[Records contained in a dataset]
↓

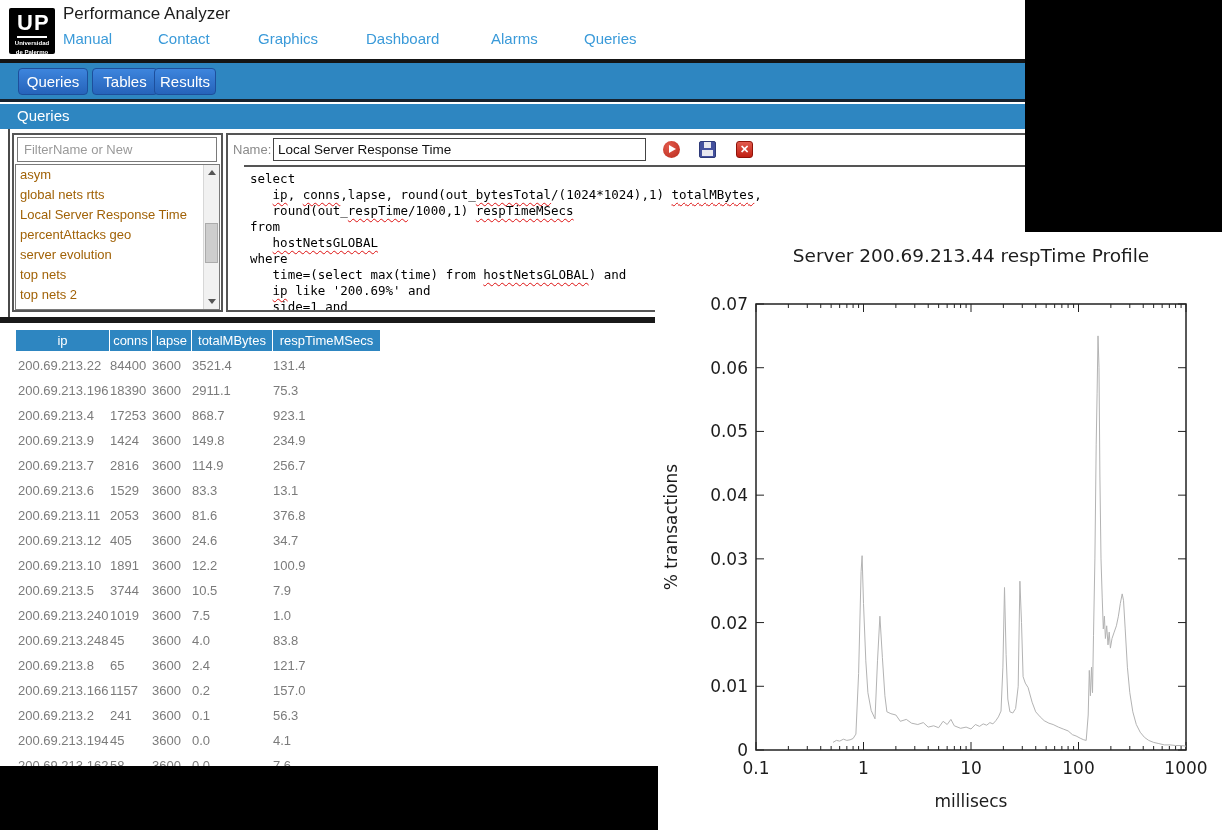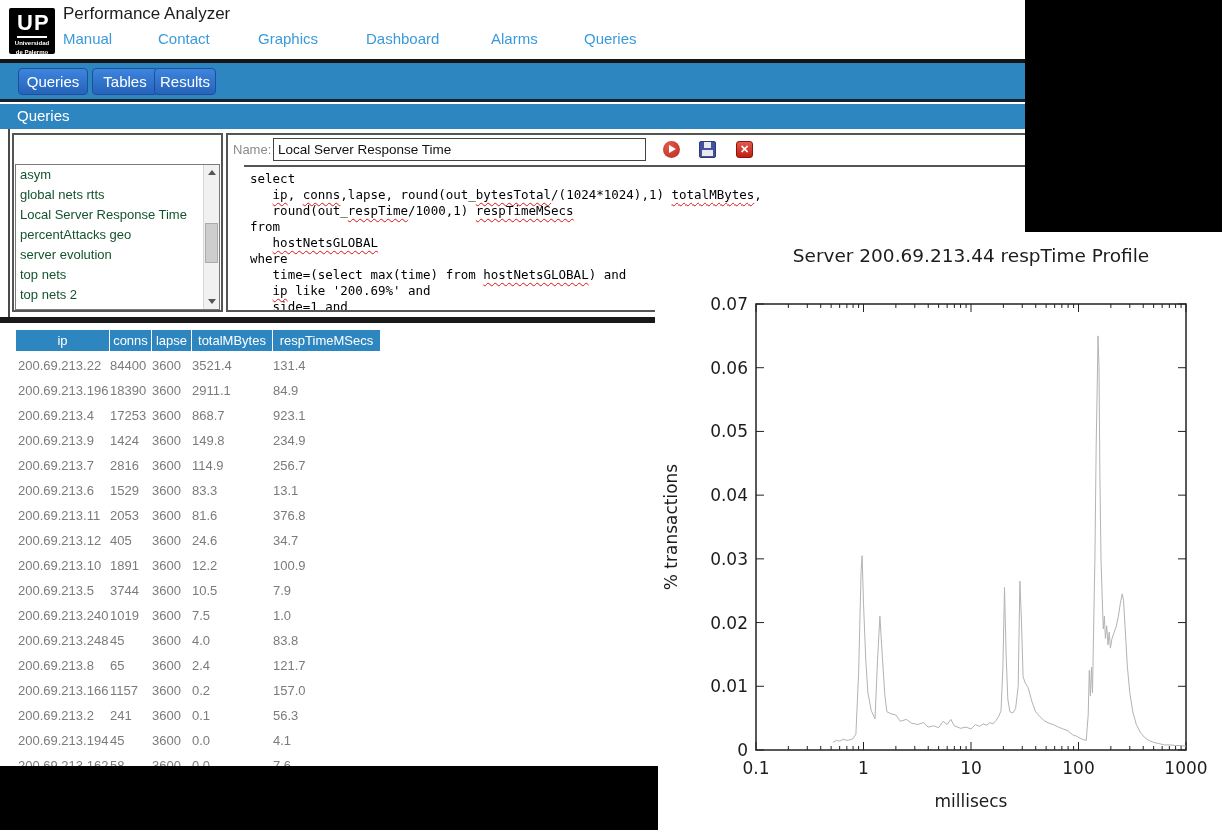--- a/index.html
+++ b/index.html
@@ -31,21 +31,21 @@
 
   
   .querysection{position:absolute;left:8px;top:129px;width:1206px;height:188px;background:#fff;
                 border-left:2px solid #4a4a4a;border-right:2px solid #4a4a4a;}
   .leftpane{position:absolute;left:12px;top:133px;width:211px;height:179px;border:2px solid #555;background:#fff;}
   .filter-input{position:absolute;left:17px;top:137px;width:200px;height:25px;border:1px solid #7a7a7a;
                 font-size:13px;padding:0 6px;color:#222;font-family:"Liberation Sans",sans-serif;}
   .filter-input::placeholder{color:#9a9a9a;}
   .listbox{position:absolute;left:15px;top:164px;width:205px;height:146px;border:1px solid #7a7a7a;background:#fff;}
   .listitems{position:absolute;left:0;top:0;right:16px;bottom:0;overflow:hidden;}
-  .listitems .li{height:20px;line-height:20px;padding-left:4px;font-size:13px;color:#14532d;cursor:pointer;white-space:nowrap;}
+  .listitems .li{height:20px;line-height:20px;padding-left:4px;font-size:13px;color:#a16207;cursor:pointer;white-space:nowrap;}
   .vscroll{position:absolute;right:0;top:0;width:16px;height:100%;background:#f1f1f1;border-left:1px solid #d7d7d7;}
   .varrow{position:absolute;left:0;width:15px;height:15px;background:#f1f1f1;cursor:pointer;}
   .varrow.up{top:0;} .varrow.down{bottom:0;}
   .varrow:before{content:"";position:absolute;left:4px;border-left:4px solid transparent;border-right:4px solid transparent;}
   .varrow.up:before{top:5px;border-bottom:5px solid #555;}
   .varrow.down:before{bottom:5px;border-top:5px solid #555;}
   .vthumb{position:absolute;left:1px;top:58px;width:13px;height:40px;background:#cdcdcd;border:1px solid #ababab;cursor:grab;}
 
   .rightpane{position:absolute;left:226px;top:133px;width:988px;height:179px;border:2px solid #555;background:#fff;}
   .namelabel{position:absolute;left:233px;top:142px;font-size:13px;color:#8a8a8a;}
@@ -112,20 +112,21 @@
     <div class="tabbtn t0">Queries</div>
     <div class="tabbtn t1">Tables</div>
     <div class="tabbtn t2">Results</div>
   </div>
   <div class="panelheader">
     <span>Queries</span>
   </div>
 
   <div class="querysection"></div>
   <div class="leftpane"></div>
+  <input class="filter-input" placeholder="FilterName or New" style="">
   <div class="listbox">
     <div class="listitems" id="querylist">
         <div class="li">asym</div>
         <div class="li">global nets rtts</div>
         <div class="li">Local Server Response Time</div>
         <div class="li">percentAttacks geo</div>
         <div class="li">server evolution</div>
         <div class="li">top nets</div>
         <div class="li">top nets 2</div>
       </div>
@@ -157,21 +158,21 @@
         <span class="c1">84400</span>
         <span class="c2">3600</span>
         <span class="c3">3521.4</span>
         <span class="c4">131.4</span>
       </div>
       <div class="trow" style="top: 378px;">
         <span class="c0">200.69.213.196</span>
         <span class="c1">18390</span>
         <span class="c2">3600</span>
         <span class="c3">2911.1</span>
-        <span class="c4">84.9</span>
+        <span class="c4">75.3</span>
       </div>
       <div class="trow" style="top: 403px;">
         <span class="c0">200.69.213.4</span>
         <span class="c1">17253</span>
         <span class="c2">3600</span>
         <span class="c3">868.7</span>
         <span class="c4">923.1</span>
       </div>
       <div class="trow" style="top: 428px;">
         <span class="c0">200.69.213.9</span>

↑

• ABOUT THIS EXERCISE: What I need is every record written out exactly, minus the pictures.

• RESPONSE BELOW:
--- a/index.html
+++ b/index.html
@@ -31,21 +31,21 @@
 
   
   .querysection{position:absolute;left:8px;top:129px;width:1206px;height:188px;background:#fff;
                 border-left:2px solid #4a4a4a;border-right:2px solid #4a4a4a;}
   .leftpane{position:absolute;left:12px;top:133px;width:211px;height:179px;border:2px solid #555;background:#fff;}
   .filter-input{position:absolute;left:17px;top:137px;width:200px;height:25px;border:1px solid #7a7a7a;
                 font-size:13px;padding:0 6px;color:#222;font-family:"Liberation Sans",sans-serif;}
   .filter-input::placeholder{color:#9a9a9a;}
   .listbox{position:absolute;left:15px;top:164px;width:205px;height:146px;border:1px solid #7a7a7a;background:#fff;}
   .listitems{position:absolute;left:0;top:0;right:16px;bottom:0;overflow:hidden;}
-  .listitems .li{height:20px;line-height:20px;padding-left:4px;font-size:13px;color:#14532d;cursor:pointer;white-space:nowrap;}
+  .listitems .li{height:20px;line-height:20px;padding-left:4px;font-size:13px;color:#a16207;cursor:pointer;white-space:nowrap;}
   .vscroll{position:absolute;right:0;top:0;width:16px;height:100%;background:#f1f1f1;border-left:1px solid #d7d7d7;}
   .varrow{position:absolute;left:0;width:15px;height:15px;background:#f1f1f1;cursor:pointer;}
   .varrow.up{top:0;} .varrow.down{bottom:0;}
   .varrow:before{content:"";position:absolute;left:4px;border-left:4px solid transparent;border-right:4px solid transparent;}
   .varrow.up:before{top:5px;border-bottom:5px solid #555;}
   .varrow.down:before{bottom:5px;border-top:5px solid #555;}
   .vthumb{position:absolute;left:1px;top:58px;width:13px;height:40px;background:#cdcdcd;border:1px solid #ababab;cursor:grab;}
 
   .rightpane{position:absolute;left:226px;top:133px;width:988px;height:179px;border:2px solid #555;background:#fff;}
   .namelabel{position:absolute;left:233px;top:142px;font-size:13px;color:#8a8a8a;}
@@ -112,20 +112,21 @@
     <div class="tabbtn t0">Queries</div>
     <div class="tabbtn t1">Tables</div>
     <div class="tabbtn t2">Results</div>
   </div>
   <div class="panelheader">
     <span>Queries</span>
   </div>
 
   <div class="querysection"></div>
   <div class="leftpane"></div>
+  <input class="filter-input" placeholder="FilterName or New" style="">
   <div class="listbox">
     <div class="listitems" id="querylist">
         <div class="li">asym</div>
         <div class="li">global nets rtts</div>
         <div class="li">Local Server Response Time</div>
         <div class="li">percentAttacks geo</div>
         <div class="li">server evolution</div>
         <div class="li">top nets</div>
         <div class="li">top nets 2</div>
       </div>
@@ -157,21 +158,21 @@
         <span class="c1">84400</span>
         <span class="c2">3600</span>
         <span class="c3">3521.4</span>
         <span class="c4">131.4</span>
       </div>
       <div class="trow" style="top: 378px;">
         <span class="c0">200.69.213.196</span>
         <span class="c1">18390</span>
         <span class="c2">3600</span>
         <span class="c3">2911.1</span>
-        <span class="c4">84.9</span>
+        <span class="c4">75.3</span>
       </div>
       <div class="trow" style="top: 403px;">
         <span class="c0">200.69.213.4</span>
         <span class="c1">17253</span>
         <span class="c2">3600</span>
         <span class="c3">868.7</span>
         <span class="c4">923.1</span>
       </div>
       <div class="trow" style="top: 428px;">
         <span class="c0">200.69.213.9</span>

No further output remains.